Source passage:
========================

Proof of Claim – Waiting To Post Instructions

I apologize for the delay in having easily accessible Proof of Claim instructions available here at Heller Highwater.  I’ve been getting quite a few emails over the past week and I think this is part of the reason:

as people receive their W-2 forms and sit down to do their taxes, they realize how much they got screwed over last year and realize they need to file the Proof of claim

Makes sense, no?  I’m with ‘ya!  I spent most of Sunday working on my taxes and it was really sad to see on paper what transpired financially for me and many other ex-Hellerites.

Why The Wait?

First, we still have time on our side with the April 27, 2009 deadline to file a Proof of Claim.

Second, I’d rather put out good and accurate information on how to file than have people re-file an amended Proof of Claim later on.

Third, the Priority portion claim is a sticky issue.  The court allows you to designate up to $10,950 of your claim as “priority” meaning it should be considered before all the other unsecured claims.  Determining what is and what is not priority is not easy.  Accrued vacation earned during the 180 period from the date of filing or cessation of business is priority.  But issues concerning WARN Act monies have not been resolved and case law on the issues does not make it any clearer.

========================

Extracted entries:

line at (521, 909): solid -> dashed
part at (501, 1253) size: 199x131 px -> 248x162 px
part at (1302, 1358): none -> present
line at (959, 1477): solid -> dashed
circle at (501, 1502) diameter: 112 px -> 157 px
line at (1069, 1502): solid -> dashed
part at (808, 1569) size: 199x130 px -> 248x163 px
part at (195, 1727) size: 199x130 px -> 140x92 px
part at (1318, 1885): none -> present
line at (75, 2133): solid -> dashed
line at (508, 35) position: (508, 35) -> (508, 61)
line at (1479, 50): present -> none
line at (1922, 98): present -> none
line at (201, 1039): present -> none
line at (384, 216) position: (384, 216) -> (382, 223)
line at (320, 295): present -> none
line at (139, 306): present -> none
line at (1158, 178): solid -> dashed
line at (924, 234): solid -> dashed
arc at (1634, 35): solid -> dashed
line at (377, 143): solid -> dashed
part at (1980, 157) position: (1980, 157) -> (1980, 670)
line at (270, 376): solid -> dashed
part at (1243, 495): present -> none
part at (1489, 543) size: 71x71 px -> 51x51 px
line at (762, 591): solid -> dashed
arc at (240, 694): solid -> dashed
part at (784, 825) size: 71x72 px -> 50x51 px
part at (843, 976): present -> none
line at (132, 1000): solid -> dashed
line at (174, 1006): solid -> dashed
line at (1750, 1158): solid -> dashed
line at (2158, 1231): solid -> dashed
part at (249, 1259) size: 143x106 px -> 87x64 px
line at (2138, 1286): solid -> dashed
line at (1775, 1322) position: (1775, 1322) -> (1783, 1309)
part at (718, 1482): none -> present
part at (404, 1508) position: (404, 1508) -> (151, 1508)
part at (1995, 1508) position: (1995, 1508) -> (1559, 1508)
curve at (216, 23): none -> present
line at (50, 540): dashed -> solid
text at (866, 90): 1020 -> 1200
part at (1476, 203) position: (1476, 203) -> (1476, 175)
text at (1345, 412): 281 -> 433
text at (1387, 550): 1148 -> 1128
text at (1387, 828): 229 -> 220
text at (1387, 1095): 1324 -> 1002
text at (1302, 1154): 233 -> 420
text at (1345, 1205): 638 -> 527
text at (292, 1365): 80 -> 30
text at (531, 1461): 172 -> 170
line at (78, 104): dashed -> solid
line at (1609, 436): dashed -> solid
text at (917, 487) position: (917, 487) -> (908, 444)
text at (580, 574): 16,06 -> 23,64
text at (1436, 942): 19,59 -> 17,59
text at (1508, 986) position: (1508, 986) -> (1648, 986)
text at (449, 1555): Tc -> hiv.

========================

What is asked:
1 - In the post above about Proof of Claim instructions, why does the writer call the priority portion of the claim a sticky issue? Answer in one to three sentences.
2 - According to the post about Proof of Claim instructions, up to what dollar amount of a claim can be designated as priority?
3 - Continue the post about Proof of Claim instructions, beginning right after its last sentence.

Responses by task:
1 - Deciding what counts as priority is hard. Accrued vacation earned in the 180-day period counts, but questions about WARN Act money are still unresolved, and case law does not clarify them.

2 - $10,950

3 -
Fourth, calculating the amounts for the Proof of Claim are not easy.  I have updated the spreadsheet I created last month – this time with complex calculations based on your office location, your start date, your position – but I realize not all readers have access to Excel.  Also, I want to be able to explain the calculation process in plain English so it is understood.

Again, I just have to say “sit tight.”  My goal is to post the instructions by the end of this week – it is on my Getting Things Done list and calendar and I am committed to doing so.

Over and out.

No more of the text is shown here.